I'm sure I've said this before, but I initially hated the last job I worked. I was nearly in tears every day and two weeks in I was convinced I just wasn't going to return. But something (I don't know what) made me come back in and each day it got a little better until I loved my job. If I could do anything differently at that job it would be to take on even more responsibility because I know that I could have handled it.

I think as anxiety sufferers we are too hard on ourselves and don't realize that everyone makes mistakes, so even if you do mess up, you can chalk it up to a learning experience and move on and no one will judge you for it. I do think you should take time now to ask questions and take notes, and that you should maybe find a few superiors that are especially kind and helpful just in case you have questions later on. But in a few weeks, try to do some things entirely on your own. Obviously if you're really stumped you can ask for help but otherwise trust your judgement - I bet it's spot on. :smile:

NE21 worrier
01-08-14, 14:59
Thanks Poppy.

I get myself so wound up about situations that it sensitizes me even when I'm no longer in the situation (i.e. I'm still feeling rather uncomfortable even now). Unfortunately, or rather fortunately, I have had anxiety issues for long enough so I know from my reading and previous therapy that it is no more than this, not dangerous, and I also know deep down that it will pass.

But, while that is a relief overall, it doesn't make my sensitized chest feel any less tight right at the moment. Nevertheless, distraction does seem to help. I bought my friend a birthday present (hence the camping) and went for some BBQ food and drinks at the shop just before without any problems.

Here's to the weekend, eh! :)

Annie0904
01-08-14, 17:06
Have a great weekend (weather forecast not too good but I am sure you will still enjoy it)

Rennie1989
01-08-14, 18:42
I started my new job two months ago and it was only a few weeks ago that it all 'clicked' and I feel like I've been doing the job for a lot longer.

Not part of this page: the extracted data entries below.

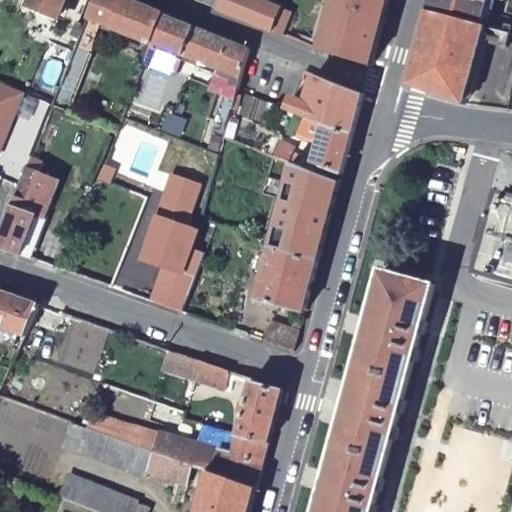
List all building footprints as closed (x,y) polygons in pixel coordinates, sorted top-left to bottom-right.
[(60,20),(68,0),(30,0),(28,6),(60,20)] [(97,0),(90,19),(153,44),(164,15),(128,0),(97,0)] [(195,0),(220,9),(223,0),(195,0)] [(258,0),(223,0),(220,9),(284,35),(293,14),(258,0)] [(390,0),(333,0),(321,51),(373,66),(390,0)] [(486,12),(489,0),(432,0),(430,10),(509,33),(511,33),(511,26),(508,25),(508,18),(486,12)] [(509,33),(430,10),(410,84),(465,103),(483,38),(505,45),(509,33)] [(164,15),(153,44),(159,46),(152,64),(177,74),(183,56),(244,80),(247,69),(252,51),(164,15)] [(81,40),(56,103),(72,111),(97,47),(81,40)] [(511,57),(502,92),(510,94),(511,86),(511,57)] [(289,111),(304,116),(306,117),(325,124),(354,134),(364,95),(317,76),(305,71),(303,78),(314,83),(308,104),(293,100),(289,111)] [(25,93),(0,82),(0,155),(0,156),(25,93)] [(325,124),(306,117),(301,131),(321,138),(325,124)] [(354,134),(325,124),(321,138),(313,164),(343,175),(354,134)] [(296,165),(302,168),(304,161),(293,157),(296,150),(279,144),(275,158),(296,165)] [(40,162),(33,159),(27,173),(0,240),(0,248),(22,256),(38,216),(44,219),(60,181),(37,172),(40,162)] [(296,165),(274,246),(319,262),(341,182),(302,168),(296,165)] [(100,181),(113,186),(117,175),(104,170),(100,181)] [(202,185),(175,175),(169,191),(196,202),(202,185)] [(196,202),(169,191),(143,256),(169,266),(157,298),(185,309),(206,256),(191,250),(199,231),(186,226),(196,202)] [(490,244),(482,271),(511,279),(511,193),(505,192),(497,220),(490,218),(483,242),(490,244)] [(319,262),(274,246),(260,299),(306,313),(319,262)] [(316,511),(370,511),(435,283),(383,269),(316,511)] [(40,304),(0,289),(0,327),(26,338),(40,304)] [(296,352),(303,323),(293,320),(291,329),(267,321),(261,340),(296,352)] [(214,389),(221,369),(200,361),(190,387),(202,391),(204,385),(214,389)] [(239,435),(269,446),(284,391),(256,381),(239,435)] [(152,467),(159,451),(111,433),(89,424),(80,445),(149,474),(152,467)] [(258,488),(269,446),(239,435),(230,461),(165,437),(163,442),(116,424),(111,433),(159,451),(258,488)] [(251,511),(258,488),(159,451),(152,467),(188,483),(192,473),(207,478),(196,511),(251,511)] [(71,469),(60,492),(105,511),(133,511),(139,499),(71,469)]
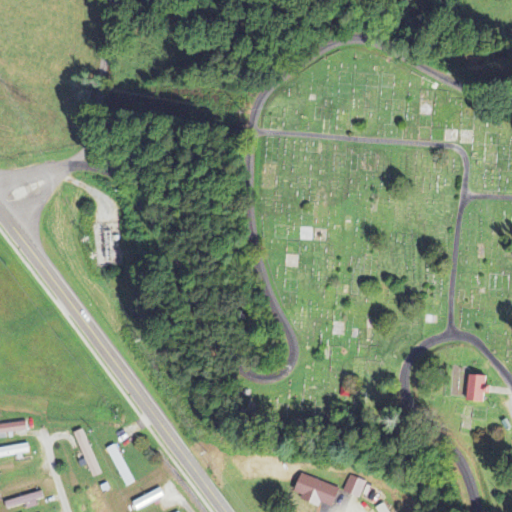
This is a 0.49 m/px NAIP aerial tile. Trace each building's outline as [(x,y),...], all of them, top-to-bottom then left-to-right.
[(488,404),(491,378),(473,375),(470,401),(488,404)] [(0,435),(30,433),(29,424),(0,426),(0,435)] [(76,434),(88,463),(89,463),(95,479),(104,475),(85,430),(76,434)] [(0,458),(32,453),(30,444),(0,449),(0,458)] [(136,483),(118,445),(110,450),(128,487),(136,483)] [(341,490),(304,475),(296,495),(322,506),(324,503),(334,507),(341,490)] [(361,498),(367,482),(352,476),(345,492),(361,498)] [(110,511),(100,487),(92,490),(100,511),(110,511)] [(139,511),(168,498),(163,489),(135,502),(139,511)] [(46,499),(44,492),(12,501),(14,508),(26,505),(28,510),(40,507),(38,502),(46,499)]
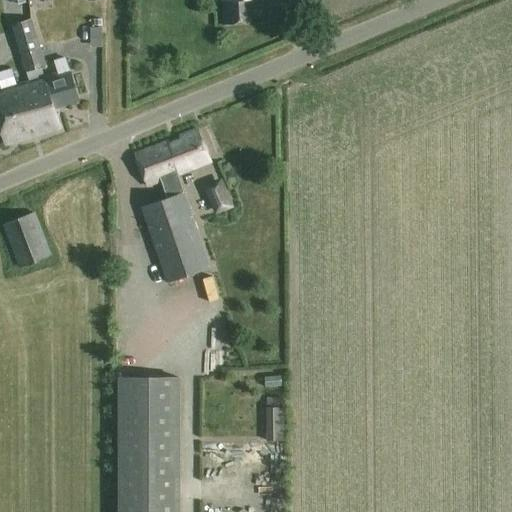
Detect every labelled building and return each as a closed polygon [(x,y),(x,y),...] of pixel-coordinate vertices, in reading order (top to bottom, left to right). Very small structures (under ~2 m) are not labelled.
[(216,0),(188,0),(189,29),(217,28),(216,0)] [(218,0),(220,23),(246,22),(244,0),(218,0)] [(13,26),(21,55),(41,48),(33,20),(13,26)] [(41,48),(21,55),(27,74),(47,67),(41,48)] [(26,82),(41,133),(61,127),(55,107),(81,100),(73,72),(48,79),(48,76),(26,82)] [(0,129),(4,143),(41,133),(26,82),(0,89),(0,129)] [(209,159),(198,129),(178,137),(180,142),(168,147),(166,142),(132,156),(144,186),(161,180),(168,199),(141,209),(168,284),(211,269),(177,173),(192,167),(192,166),(209,159)] [(18,268),(52,256),(36,213),(3,225),(18,268)] [(118,378),(118,511),(177,511),(178,378),(118,378)] [(266,408),(267,441),(282,441),(282,408),(266,408)]
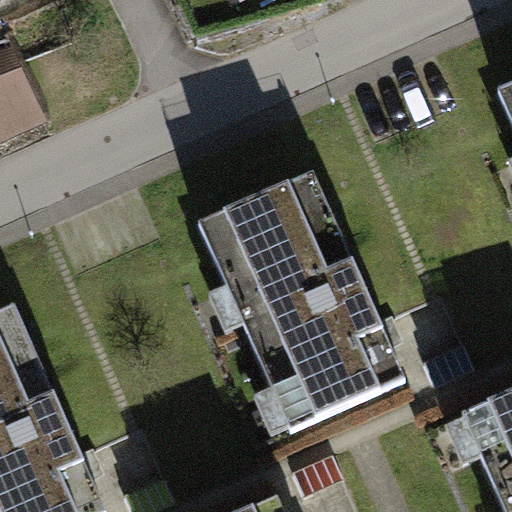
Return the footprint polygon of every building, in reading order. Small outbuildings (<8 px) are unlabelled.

I am exactly the same as you, when I first started I wanted to be good at everything straight away. I went from a job where you weren't allowed to think or use your own judgement to now having tons more responsibilities and having to use your initiative a lot (which I love) and it took some time for me to get into that mind set. There was so much to learn that it fogged my mind for weeks! But the more you do it, as others said, the easier it will get. Soon it will all 'click' and you'll think 'ow yeah, I get it now!'

There is nothing wrong in having high expectations of yourself, but do remember that you are still new and you will be learning for some time, make sure you praise yourself for how far you have come!